◆ WHAT YOU HAVE TO DO
Which lines of the records below contain the word "side"? Copy each of them out.

↓↓↓

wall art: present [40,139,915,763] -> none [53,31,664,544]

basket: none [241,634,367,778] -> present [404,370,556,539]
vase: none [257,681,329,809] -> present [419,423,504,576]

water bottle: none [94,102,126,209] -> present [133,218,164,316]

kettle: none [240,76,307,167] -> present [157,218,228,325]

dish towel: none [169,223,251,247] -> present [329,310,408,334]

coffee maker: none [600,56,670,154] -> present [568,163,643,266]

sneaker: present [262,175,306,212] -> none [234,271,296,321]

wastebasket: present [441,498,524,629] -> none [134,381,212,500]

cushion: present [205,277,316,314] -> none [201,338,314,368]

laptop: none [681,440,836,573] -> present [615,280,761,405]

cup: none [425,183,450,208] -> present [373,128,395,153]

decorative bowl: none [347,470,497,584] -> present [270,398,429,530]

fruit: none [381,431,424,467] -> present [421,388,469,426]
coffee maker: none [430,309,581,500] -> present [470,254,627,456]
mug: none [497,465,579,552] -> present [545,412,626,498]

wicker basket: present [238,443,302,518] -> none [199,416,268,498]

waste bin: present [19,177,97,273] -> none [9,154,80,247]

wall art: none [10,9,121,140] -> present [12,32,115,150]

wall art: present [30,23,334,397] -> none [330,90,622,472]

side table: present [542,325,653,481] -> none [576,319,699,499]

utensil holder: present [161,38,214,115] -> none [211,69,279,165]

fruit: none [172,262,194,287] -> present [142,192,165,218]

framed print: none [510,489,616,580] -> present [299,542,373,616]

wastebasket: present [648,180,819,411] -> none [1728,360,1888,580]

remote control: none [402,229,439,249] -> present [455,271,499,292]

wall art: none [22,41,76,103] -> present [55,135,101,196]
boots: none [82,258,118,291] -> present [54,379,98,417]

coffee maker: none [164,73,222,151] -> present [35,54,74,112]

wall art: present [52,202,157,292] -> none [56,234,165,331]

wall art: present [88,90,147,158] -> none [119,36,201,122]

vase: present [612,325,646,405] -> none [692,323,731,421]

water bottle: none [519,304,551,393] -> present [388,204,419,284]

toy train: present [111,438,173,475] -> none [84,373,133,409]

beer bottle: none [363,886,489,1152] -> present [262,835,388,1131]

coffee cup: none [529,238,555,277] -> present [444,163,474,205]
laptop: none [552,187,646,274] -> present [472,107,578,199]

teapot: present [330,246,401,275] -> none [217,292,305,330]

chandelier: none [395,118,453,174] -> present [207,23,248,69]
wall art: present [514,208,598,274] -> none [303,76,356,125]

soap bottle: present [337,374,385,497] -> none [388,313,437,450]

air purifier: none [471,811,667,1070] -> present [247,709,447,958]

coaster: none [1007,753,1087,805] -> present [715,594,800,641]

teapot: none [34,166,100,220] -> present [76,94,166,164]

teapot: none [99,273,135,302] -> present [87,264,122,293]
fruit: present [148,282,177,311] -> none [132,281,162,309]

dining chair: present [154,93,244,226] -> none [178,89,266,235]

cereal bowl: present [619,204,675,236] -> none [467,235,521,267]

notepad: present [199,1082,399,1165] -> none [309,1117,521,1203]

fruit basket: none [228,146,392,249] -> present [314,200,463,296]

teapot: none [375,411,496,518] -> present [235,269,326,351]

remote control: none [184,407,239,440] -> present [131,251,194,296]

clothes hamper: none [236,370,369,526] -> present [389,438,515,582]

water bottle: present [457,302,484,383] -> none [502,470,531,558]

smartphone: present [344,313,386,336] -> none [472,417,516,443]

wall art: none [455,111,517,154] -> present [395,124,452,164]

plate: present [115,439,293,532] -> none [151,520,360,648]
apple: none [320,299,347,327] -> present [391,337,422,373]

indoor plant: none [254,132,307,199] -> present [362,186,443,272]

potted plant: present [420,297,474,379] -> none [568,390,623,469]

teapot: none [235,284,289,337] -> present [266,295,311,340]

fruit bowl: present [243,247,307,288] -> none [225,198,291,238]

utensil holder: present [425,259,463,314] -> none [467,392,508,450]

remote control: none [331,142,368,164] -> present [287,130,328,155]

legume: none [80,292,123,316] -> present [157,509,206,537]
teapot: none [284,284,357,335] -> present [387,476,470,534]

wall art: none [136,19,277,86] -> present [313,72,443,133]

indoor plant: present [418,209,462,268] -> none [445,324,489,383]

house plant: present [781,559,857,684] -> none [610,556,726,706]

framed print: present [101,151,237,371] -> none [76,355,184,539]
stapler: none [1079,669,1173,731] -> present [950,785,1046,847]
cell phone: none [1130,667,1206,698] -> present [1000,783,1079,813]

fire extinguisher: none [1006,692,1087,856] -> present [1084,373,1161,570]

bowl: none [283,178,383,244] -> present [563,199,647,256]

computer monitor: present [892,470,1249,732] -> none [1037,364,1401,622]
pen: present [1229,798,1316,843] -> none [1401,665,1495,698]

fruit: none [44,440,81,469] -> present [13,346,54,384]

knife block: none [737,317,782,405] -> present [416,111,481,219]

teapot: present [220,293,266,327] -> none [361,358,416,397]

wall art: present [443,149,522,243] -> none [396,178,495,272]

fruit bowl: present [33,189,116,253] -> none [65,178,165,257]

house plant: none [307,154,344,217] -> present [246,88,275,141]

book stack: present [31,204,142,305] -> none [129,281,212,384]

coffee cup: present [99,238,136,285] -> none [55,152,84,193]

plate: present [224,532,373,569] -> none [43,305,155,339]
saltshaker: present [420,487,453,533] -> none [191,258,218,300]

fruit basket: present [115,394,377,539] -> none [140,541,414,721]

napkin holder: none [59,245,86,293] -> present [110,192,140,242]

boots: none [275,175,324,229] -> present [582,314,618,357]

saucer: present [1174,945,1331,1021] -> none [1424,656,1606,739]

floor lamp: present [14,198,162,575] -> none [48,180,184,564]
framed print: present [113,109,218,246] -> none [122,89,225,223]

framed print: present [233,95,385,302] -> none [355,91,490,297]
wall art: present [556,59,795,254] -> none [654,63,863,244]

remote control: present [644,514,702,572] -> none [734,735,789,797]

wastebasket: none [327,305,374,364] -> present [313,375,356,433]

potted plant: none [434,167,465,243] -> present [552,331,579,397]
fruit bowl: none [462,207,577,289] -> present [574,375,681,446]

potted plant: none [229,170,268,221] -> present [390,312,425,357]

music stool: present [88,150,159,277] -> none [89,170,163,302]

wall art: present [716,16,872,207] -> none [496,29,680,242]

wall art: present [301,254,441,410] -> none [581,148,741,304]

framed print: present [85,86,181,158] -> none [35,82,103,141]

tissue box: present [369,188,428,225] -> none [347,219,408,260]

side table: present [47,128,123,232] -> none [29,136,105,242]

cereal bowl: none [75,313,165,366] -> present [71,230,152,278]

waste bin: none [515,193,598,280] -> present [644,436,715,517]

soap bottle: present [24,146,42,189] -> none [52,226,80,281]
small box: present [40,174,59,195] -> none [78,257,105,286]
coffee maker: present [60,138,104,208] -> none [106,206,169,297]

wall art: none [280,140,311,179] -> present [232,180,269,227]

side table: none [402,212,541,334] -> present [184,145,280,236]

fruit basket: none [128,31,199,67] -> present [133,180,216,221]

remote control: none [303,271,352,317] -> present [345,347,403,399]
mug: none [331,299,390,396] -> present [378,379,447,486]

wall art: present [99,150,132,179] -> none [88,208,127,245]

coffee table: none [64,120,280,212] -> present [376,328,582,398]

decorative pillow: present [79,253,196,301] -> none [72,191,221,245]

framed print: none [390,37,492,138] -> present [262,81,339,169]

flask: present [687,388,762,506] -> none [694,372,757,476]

↑↑↑

◆ PROBLEM SOLUTION
side table: present [542,325,653,481] -> none [576,319,699,499]
side table: present [47,128,123,232] -> none [29,136,105,242]
side table: none [402,212,541,334] -> present [184,145,280,236]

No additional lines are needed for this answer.